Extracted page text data
+ + + + + + +

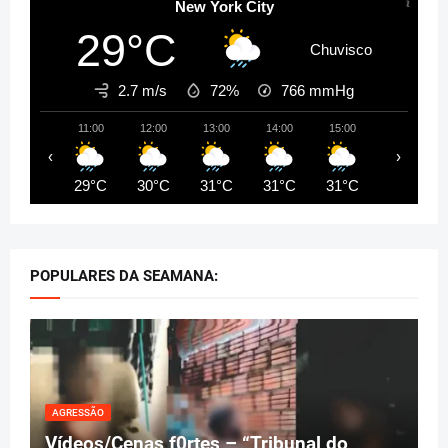
New York City
29°C
Chuvisco
2.7 m/s
72%
766
mmHg
11:00
12:00
13:00
14:00
15:00
16:00
‹
›
29°C
30°C
31°C
31°C
31°C
32°C
POPULARES DA SEAMANA:
AGRESSÃO
Vídeos/Cenas f0rtes – “Tribunal do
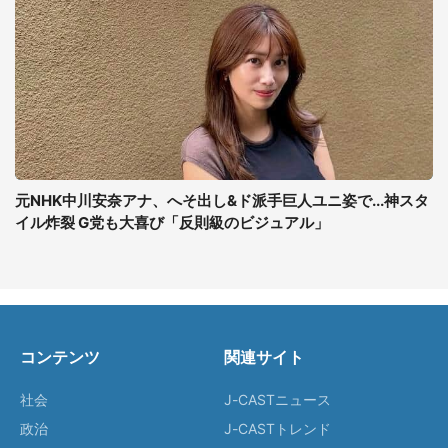
元NHK中川安奈アナ、へそ出し&ド派手巨人ユニ姿で...神スタ
イル炸裂 G党も大喜び「反則級のビジュアル」
コンテンツ
関連サイト
社会
J-CASTニュース
政治
J-CASTトレンド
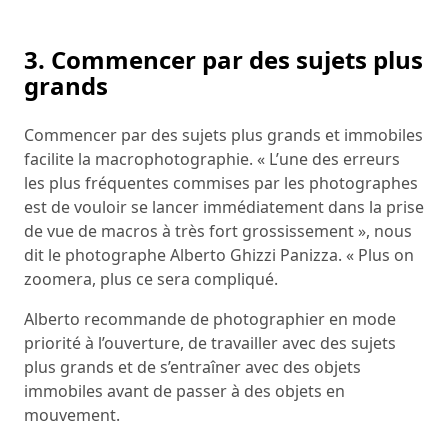
3. Commencer par des sujets plus
grands
Commencer par des sujets plus grands et immobiles
facilite la macrophotographie. « L’une des erreurs
les plus fréquentes commises par les photographes
est de vouloir se lancer immédiatement dans la prise
de vue de macros à très fort grossissement », nous
dit le photographe Alberto Ghizzi Panizza. « Plus on
zoomera, plus ce sera compliqué.
Alberto recommande de photographier en mode
priorité à l’ouverture, de travailler avec des sujets
plus grands et de s’entraîner avec des objets
immobiles avant de passer à des objets en
mouvement.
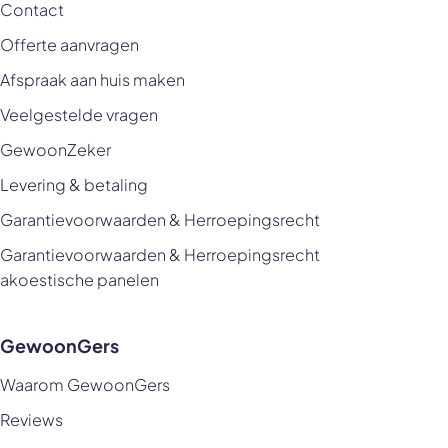
Contact
Offerte aanvragen
Afspraak aan huis maken
Veelgestelde vragen
GewoonZeker
Levering & betaling
Garantievoorwaarden & Herroepingsrecht
Garantievoorwaarden & Herroepingsrecht
akoestische panelen
GewoonGers
Waarom GewoonGers
Reviews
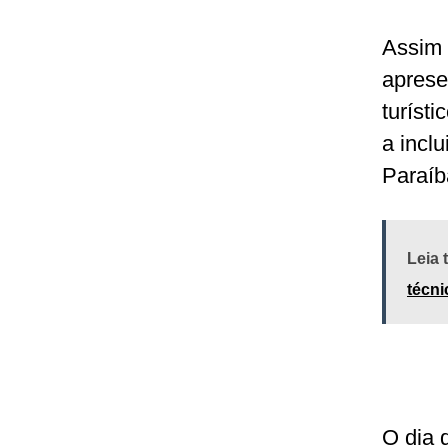
Assim 
aprese
turíst
a incl
Paraíb
Leia
técn
O dia 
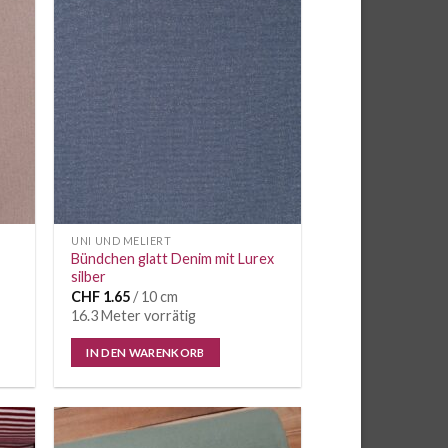
e
Auf die
iste
Wunschliste
UNI UND MELIERT
Bündchen glatt Denim mit Lurex
silber
CHF
1.65
/ 10 cm
16.3 Meter vorrätig
IN DEN WARENKORB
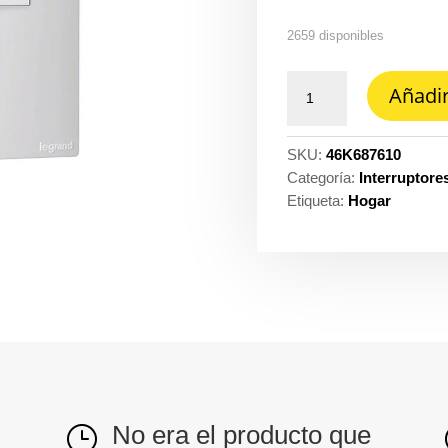
2659 disponibles
Interruptor
Añadir
clickme
sencillo
blanco
SKU:
46K687610
Legrand
Categoría:
Interruptore
ref.
Etiqueta:
Hogar
687610
cantidad
No era el producto que
}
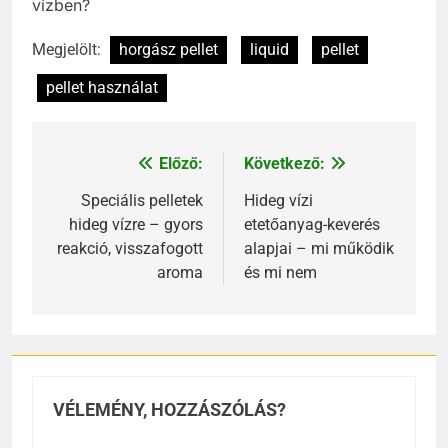
vízben?
Megjelölt:
horgász pellet
liquid
pellet
pellet használat
Előző:
Következő:
Bejegyzés
navigáció
Speciális pelletek
Hideg vízi
hideg vízre – gyors
etetőanyag-keverés
reakció, visszafogott
alapjai – mi működik
aroma
és mi nem
VÉLEMÉNY, HOZZÁSZÓLÁS?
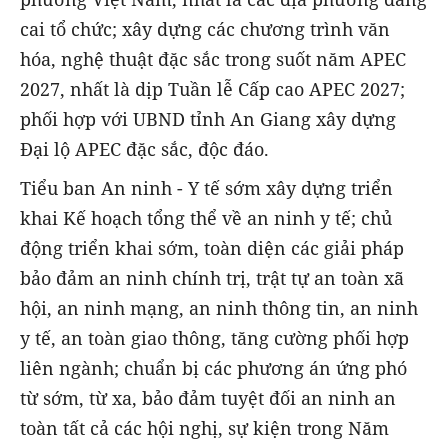
cai tổ chức; xây dựng các chương trình văn
hóa, nghệ thuật đặc sắc trong suốt năm APEC
2027, nhất là dịp Tuần lễ Cấp cao APEC 2027;
phối hợp với UBND tỉnh An Giang xây dựng
Đại lộ APEC đặc sắc, độc đáo.
Tiểu ban An ninh - Y tế sớm xây dựng triển
khai Kế hoạch tổng thể về an ninh y tế; chủ
động triển khai sớm, toàn diện các giải pháp
bảo đảm an ninh chính trị, trật tự an toàn xã
hội, an ninh mạng, an ninh thông tin, an ninh
y tế, an toàn giao thông, tăng cường phối hợp
liên ngành; chuẩn bị các phương án ứng phó
từ sớm, từ xa, bảo đảm tuyệt đối an ninh an
toàn tất cả các hội nghị, sự kiện trong Năm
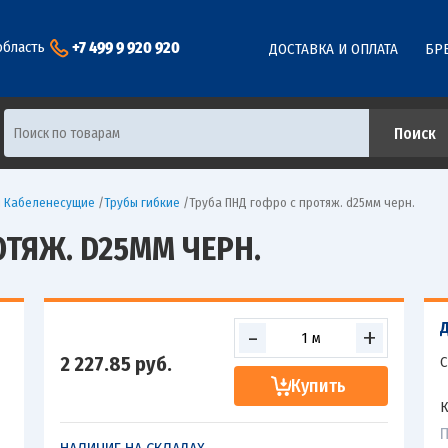
+7 499 9 920 920
область
ДОСТАВКА И ОПЛАТА
БР
ы Кабеленесущие
/
Трубы гибкие
/
Труба ПНД гофро с протяж. d25мм черн.
ОТЯЖ. D25ММ ЧЕРН.
-
+
2 227.85
руб.
С
Купить
К
П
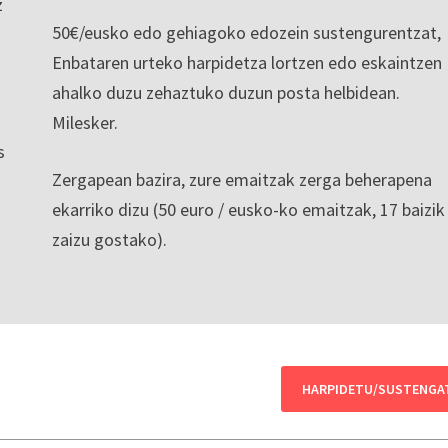
z
50€/eusko edo gehiagoko edozein sustengurentzat,
Enbataren urteko harpidetza lortzen edo eskaintzen
ahalko duzu zehaztuko duzun posta helbidean.
Milesker.
s
Zergapean bazira, zure emaitzak zerga beherapena
ekarriko dizu (50 euro / eusko-ko emaitzak, 17 baizik
zaizu gostako).
HARPIDETU/SUSTENGA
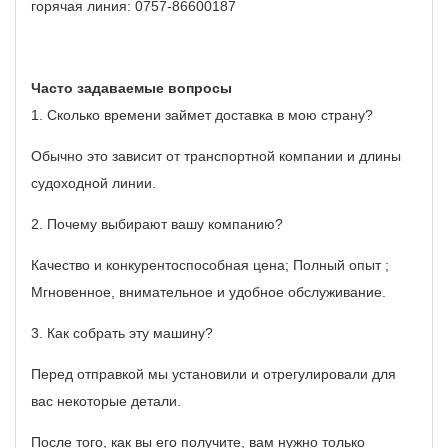
горячая линия: 0757-86600187
Часто задаваемые вопросы
1. Сколько времени займет доставка в мою страну?
Обычно это зависит от транспортной компании и длины
судоходной линии.
2. Почему выбирают вашу компанию?
Качество и конкурентоспособная цена;
Полный опыт
;
Мгновенное, внимательное и удобное обслуживание.
3. Как собрать эту машину?
Перед отправкой мы установили и отрегулировали для
вас некоторые детали.
После того, как вы его получите, вам нужно только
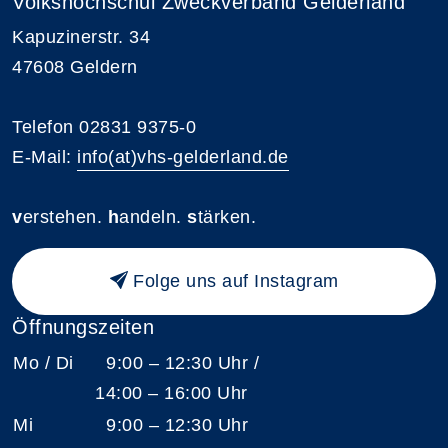
Volkshochschul Zweckverband Gelderland
Kapuzinerstr. 34
47608 Geldern
Telefon 02831 9375-0
E-Mail:
info(at)vhs-gelderland.de
v
erstehen.
h
andeln.
s
tärken.
Folge uns auf Instagram
Öffnungszeiten
Mo / Di
9:00 – 12:30 Uhr /
14:00 – 16:00 Uhr
Mi
9:00 – 12:30 Uhr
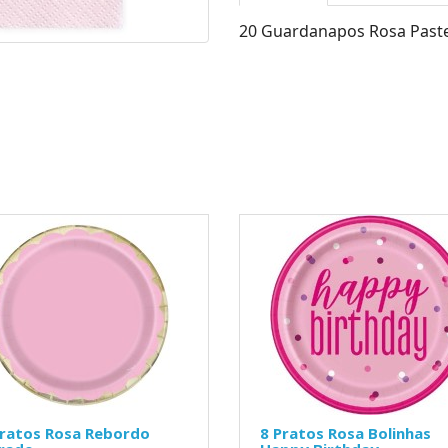
20 Guardanapos Rosa Paste
Pratos Rosa Rebordo
8 Pratos Rosa Bolinhas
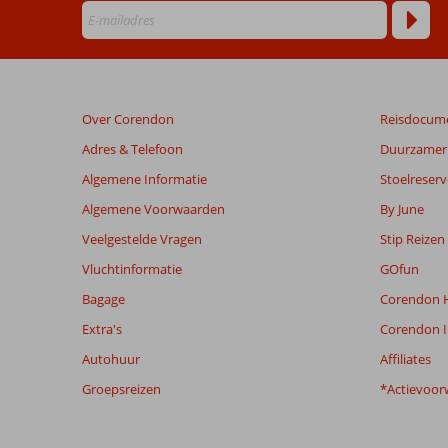
onze
klanten
geschreven
na
hun
verblijf
Over Corendon
Reisdocum
in
Azao
Adres & Telefoon
Duurzamer 
Resort
Algemene Informatie
Stoelreserv
&
SPA
Algemene Voorwaarden
By June
&
Veelgestelde Vragen
Stip Reizen
Safari
Tanzania
Vluchtinformatie
GOfun
Bagage
Corendon H
Beoordelingen
Extra's
Corendon I
die
ouder
Autohuur
Affiliates
zijn
Groepsreizen
*Actievoor
dan
48
maanden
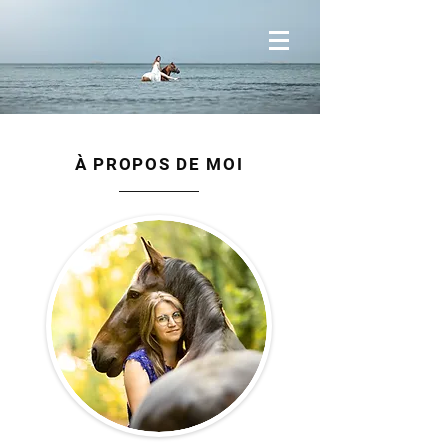
À PROPOS DE MOI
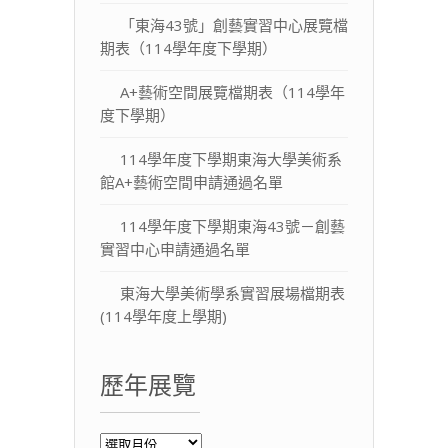
「東海43號」創藝實習中心展覽檔
期表（114學年度下學期）
A+藝術空間展覽檔期表（114學年
度下學期）
114學年度下學期東海大學美術系
館A+藝術空間申請通過名單
114學年度下學期東海43號－創藝
實習中心申請通過名單
東海大學美術學系實習展場檔期表
(114學年度上學期)
歷年展覽
歷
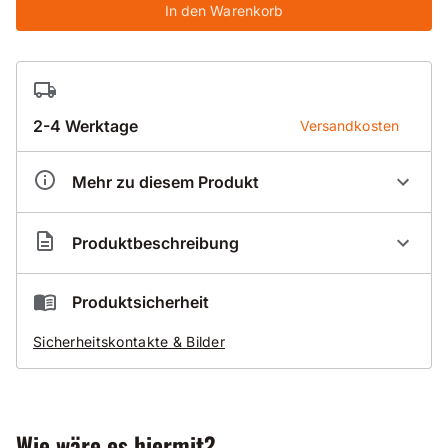
In den Warenkorb
2-4 Werktage
Versandkosten
Mehr zu diesem Produkt
Artikelnummer
BR200024
Produktbeschreibung
Durch Eigenfertigung der Bohrkronenrohre
Produktsicherheit
kürzeste Lieferzeiten
Sicherheitskontakte & Bilder
auch für alle Überlängen
Wie wäre es hiermit?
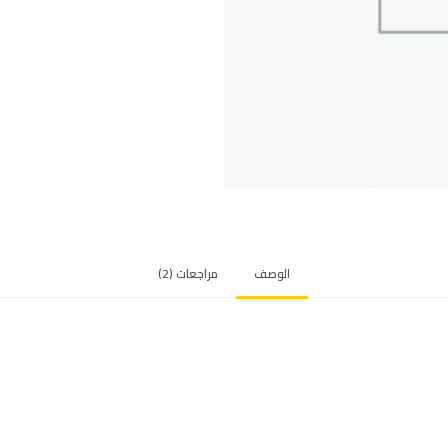
الوصف
مراجعات (2)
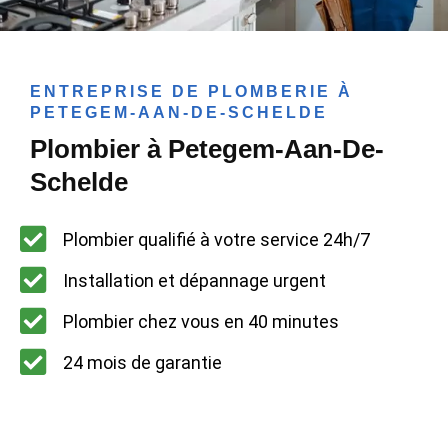
ENTREPRISE DE PLOMBERIE À
PETEGEM-AAN-DE-SCHELDE
Plombier à Petegem-Aan-De-
Schelde
Plombier qualifié à votre service 24h/7
Installation et dépannage urgent
Plombier chez vous en 40 minutes
24 mois de garantie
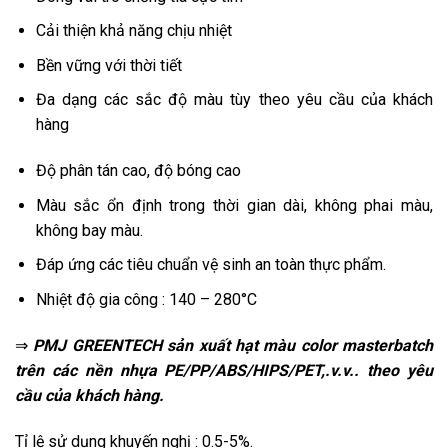
Cải thiện khả năng chịu nhiệt
Bền vững với thời tiết
Đa dạng các sắc độ màu tùy theo yêu cầu của khách
hàng
Độ phân tán cao, độ bóng cao
Màu sắc ổn định trong thời gian dài, không phai màu,
không bay màu.
Đáp ứng các tiêu chuẩn vệ sinh an toàn thực phẩm.
Nhiệt độ gia công : 140 – 280°C
⇒
PMJ GREENTECH sản xuất hạt màu color masterbatch
trên các nền nhựa PE/PP/ABS/HIPS/PET,.v.v.. theo yêu
cầu của khách hàng.
Tỉ lệ sử dụng khuyến nghị : 0.5-5%.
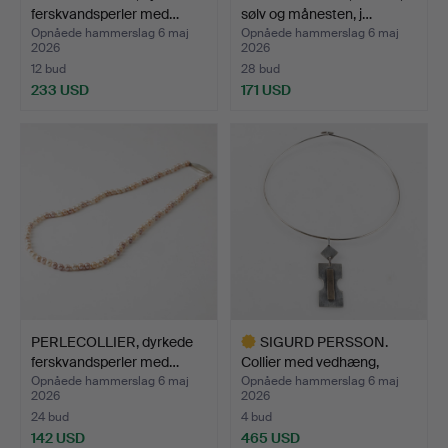
ferskvandsperler med…
sølv og månesten, j…
Opnåede hammerslag 6 maj
Opnåede hammerslag 6 maj
2026
2026
12 bud
28 bud
233 USD
171 USD
PERLECOLLIER, dyrkede
SIGURD PERSSON.
ferskvandsperler med…
Collier med vedhæng,
sterl…
Opnåede hammerslag 6 maj
Opnåede hammerslag 6 maj
2026
2026
24 bud
4 bud
142 USD
465 USD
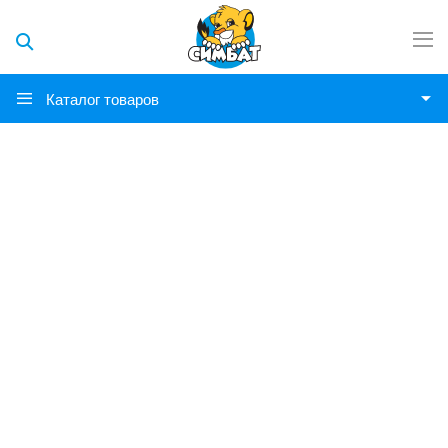
Каталог товаров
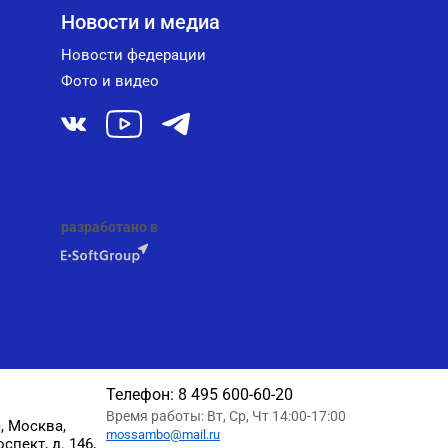
Новости и медиа
Новости федерации
Фото и видео
разработано в
Телефон:
8 495 600-60-20
Время работы: Вт, Ср, Чт 14:00-17:00
, Москва,
mossambo@mail.ru
пект, д. 146,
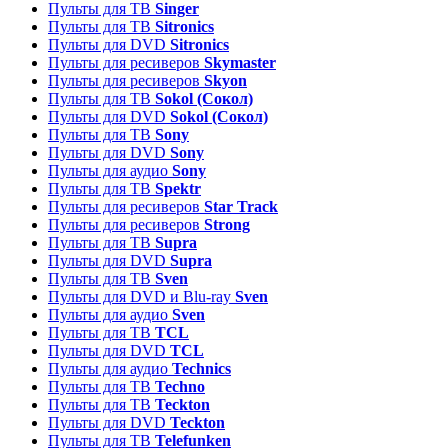
Пульты для ТВ
Singer
Пульты для ТВ
Sitronics
Пульты для DVD
Sitronics
Пульты для ресиверов
Skymaster
Пульты для ресиверов
Skyon
Пульты для ТВ
Sokol (Сокол)
Пульты для DVD
Sokol (Сокол)
Пульты для ТВ
Sony
Пульты для DVD
Sony
Пульты для аудио
Sony
Пульты для ТВ
Spektr
Пульты для ресиверов
Star Track
Пульты для ресиверов
Strong
Пульты для ТВ
Supra
Пульты для DVD
Supra
Пульты для ТВ
Sven
Пульты для DVD и Blu-ray
Sven
Пульты для аудио
Sven
Пульты для ТВ
TCL
Пульты для DVD
TCL
Пульты для аудио
Technics
Пульты для ТВ
Techno
Пульты для ТВ
Teckton
Пульты для DVD
Teckton
Пульты для ТВ
Telefunken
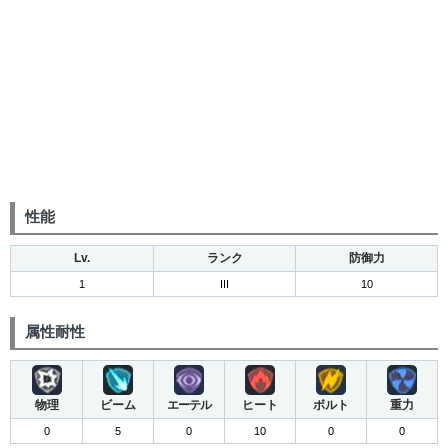
性能
Lv.
ランク
防御力
1
III
10
属性耐性
物理
ビーム
エーテル
ヒート
ボルト
重力
0
5
0
10
0
0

+ + + + + + +

Directions for this task
If a line in the records contains the word "avec", copy it.

Reply
priorité à l’ouverture, de travailler avec des sujets
plus grands et de s’entraîner avec des objets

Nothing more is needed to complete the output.